Ya da konunun daha iyi anlaşılması için şöyle farazi bir örnek verelim:
Bu ülkede kanayan yara haline gelen ve belki de çözümü diğer bazı meselelere göre daha basit olan başörtüsü meselesi için PKK eline silah alıp otuz beş yıllık bir çatışma sürecine girişmiş olsaydı, bu uğurda kırk bin kişi canından olsaydı, bugün için “Çözüm” bağlamında en fazla konuşulması gereken mesele ne olurdu? Tabii ki başörtüsü meselesi…

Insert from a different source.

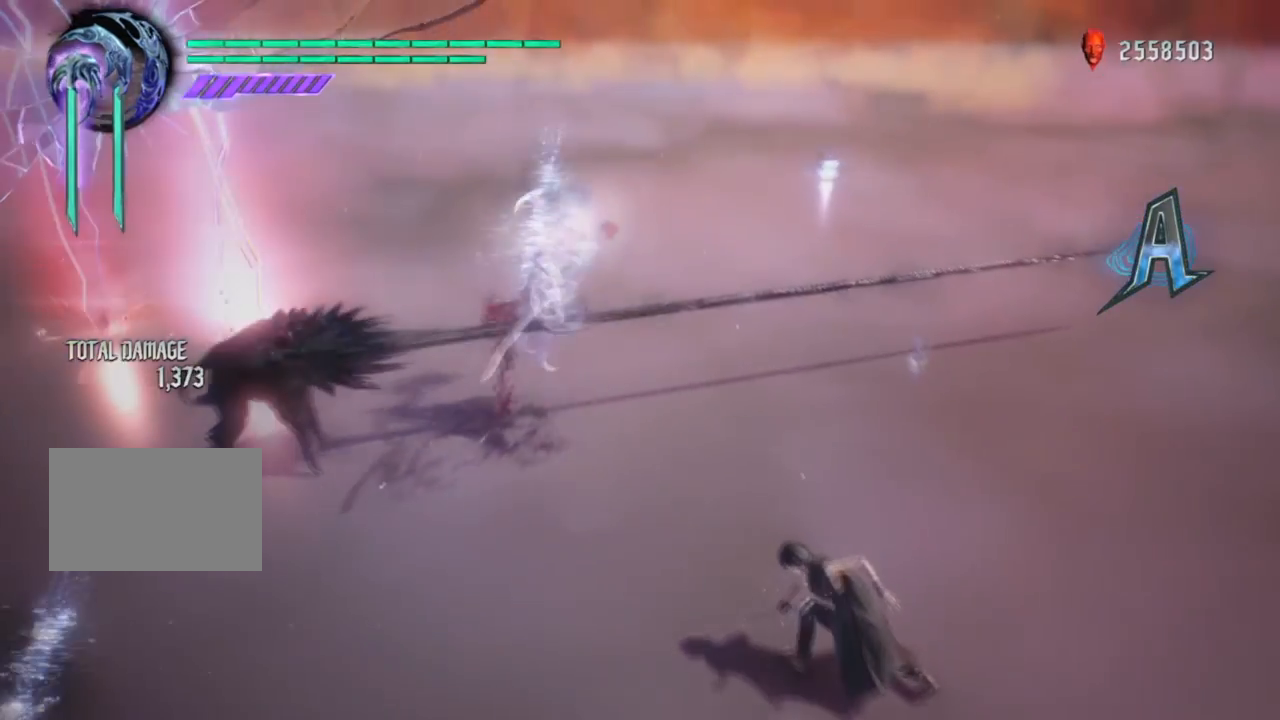
{"buttons": ["R2"], "left_stick": "center", "right_stick": "center", "events": [[17, "TRIANGLE", "up"], [100, "left_stick", "up"], [417, "left_stick", "center"]]}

Başka bir örnek: Kürtlerin ezici çoğunluğunun ortaklaştıkları birçok temel hakların talebi vardır. Oysa devlet erki sadece PKK’yi ilgilendiren sorunlara kafa yormakta, hatta geri kalan insani hak taleplerinin çoğunu da PKK’nin silah bırakma şartı için masada pazarlık unsuruna dönüştürmektedir. Bu durumda silah kullanmadıkları halde hak talepleri görmezden gelinen Kürtlerin ne suçu vardır ki talepleri kaale alınmadığı gibi, üstüne üstlük bir de bu talepleri PKK ile pazarlık unsuruna dönüştürülmektedir. “Silaha başvurmadıkları için” cevabı kendiliğinden ortaya çıksa da asıl cevap, devletin geleneksel çelişkilerinden kurtulamaması olmalıdır.
Devletin bu tür yanlış politikaları, bir taraftan şiddet biterse her şey hallolur söylemini seslendirse de silaha başvurmayanların da adam yerine konmaması, kimsenin benimsemediği şiddet faktörüne devlet politikalarının katkısı olarak belirmektedir.
Bu durumda çözümsüzlüklerin yegâne adresi, şiddet yönteminin failleri kadar hak taleplerini terörize etmeyi marifet sayan geleneksel devlet aklı ve bu aklın sahadaki/siyasetteki yegâne uygulayıcıları değil midir?